#### DATASET RECORDS:
===============
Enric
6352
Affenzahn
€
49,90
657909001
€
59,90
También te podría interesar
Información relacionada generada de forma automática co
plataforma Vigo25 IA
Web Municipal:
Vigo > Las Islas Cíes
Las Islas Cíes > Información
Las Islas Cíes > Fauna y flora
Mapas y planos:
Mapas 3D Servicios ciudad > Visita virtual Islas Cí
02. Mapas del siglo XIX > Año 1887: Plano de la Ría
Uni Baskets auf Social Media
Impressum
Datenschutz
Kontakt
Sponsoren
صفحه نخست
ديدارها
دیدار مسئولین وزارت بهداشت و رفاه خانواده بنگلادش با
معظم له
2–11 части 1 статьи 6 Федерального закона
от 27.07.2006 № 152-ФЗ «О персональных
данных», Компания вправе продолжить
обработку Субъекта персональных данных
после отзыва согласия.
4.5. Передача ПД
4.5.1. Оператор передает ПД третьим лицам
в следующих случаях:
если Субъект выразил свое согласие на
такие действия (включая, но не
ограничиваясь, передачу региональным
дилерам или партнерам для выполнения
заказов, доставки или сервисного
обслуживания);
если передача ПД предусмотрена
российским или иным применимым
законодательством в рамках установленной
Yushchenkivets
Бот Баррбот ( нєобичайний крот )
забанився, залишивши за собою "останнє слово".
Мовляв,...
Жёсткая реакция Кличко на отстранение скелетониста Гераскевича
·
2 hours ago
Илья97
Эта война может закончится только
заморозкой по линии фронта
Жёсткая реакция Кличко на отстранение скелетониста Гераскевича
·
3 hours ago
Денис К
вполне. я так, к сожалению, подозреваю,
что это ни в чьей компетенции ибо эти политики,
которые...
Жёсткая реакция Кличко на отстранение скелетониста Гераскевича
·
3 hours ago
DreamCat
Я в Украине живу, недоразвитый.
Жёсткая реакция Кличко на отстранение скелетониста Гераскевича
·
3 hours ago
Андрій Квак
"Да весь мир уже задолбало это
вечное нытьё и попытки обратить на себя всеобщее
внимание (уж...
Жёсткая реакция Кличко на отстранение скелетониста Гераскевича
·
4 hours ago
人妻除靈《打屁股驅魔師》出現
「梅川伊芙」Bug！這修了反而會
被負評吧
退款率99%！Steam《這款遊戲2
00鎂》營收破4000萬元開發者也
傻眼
===============
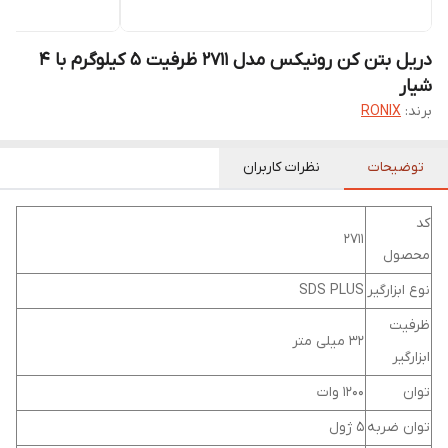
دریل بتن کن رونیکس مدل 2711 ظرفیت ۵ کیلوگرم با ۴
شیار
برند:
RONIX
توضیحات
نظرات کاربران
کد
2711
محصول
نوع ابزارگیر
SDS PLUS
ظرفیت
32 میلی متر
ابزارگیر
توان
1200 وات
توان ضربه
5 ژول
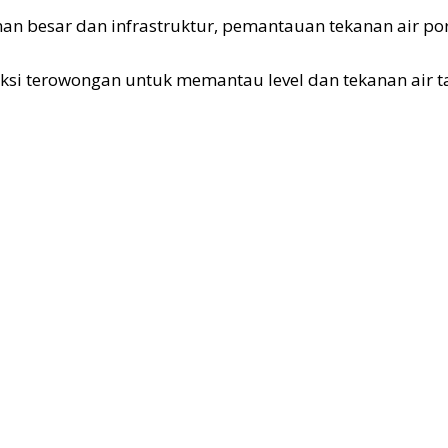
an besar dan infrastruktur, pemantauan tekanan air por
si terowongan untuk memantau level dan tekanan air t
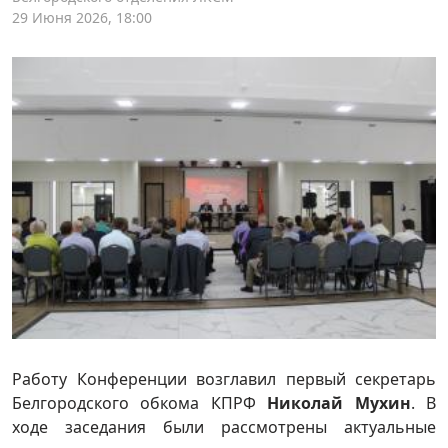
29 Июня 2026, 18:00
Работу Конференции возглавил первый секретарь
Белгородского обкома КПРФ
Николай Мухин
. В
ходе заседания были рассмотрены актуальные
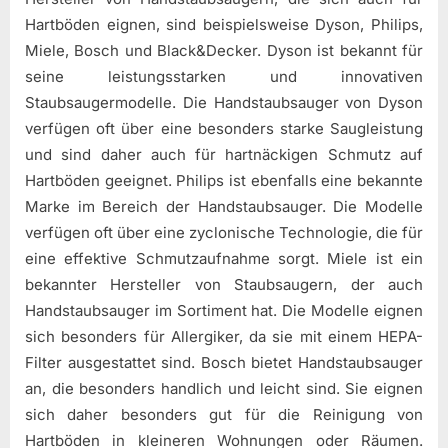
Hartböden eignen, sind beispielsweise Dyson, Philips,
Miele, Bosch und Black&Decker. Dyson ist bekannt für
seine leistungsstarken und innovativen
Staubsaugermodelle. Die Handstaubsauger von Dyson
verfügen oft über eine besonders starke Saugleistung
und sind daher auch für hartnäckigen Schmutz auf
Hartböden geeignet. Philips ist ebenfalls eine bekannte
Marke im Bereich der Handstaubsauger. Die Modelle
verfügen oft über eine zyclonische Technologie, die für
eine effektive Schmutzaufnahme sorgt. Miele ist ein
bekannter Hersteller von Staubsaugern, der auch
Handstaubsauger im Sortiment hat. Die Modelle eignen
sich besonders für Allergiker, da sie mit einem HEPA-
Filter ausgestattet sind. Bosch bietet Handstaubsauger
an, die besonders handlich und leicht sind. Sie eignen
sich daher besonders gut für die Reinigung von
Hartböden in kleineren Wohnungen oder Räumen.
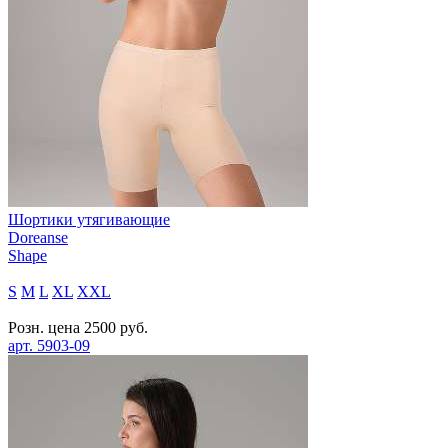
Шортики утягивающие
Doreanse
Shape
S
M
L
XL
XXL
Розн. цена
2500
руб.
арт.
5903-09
===============
#### INSTRUCTION:
How many of the lines in the records include the string "sich"? Reply with the number alone.

#### ANSWER SECTION:
2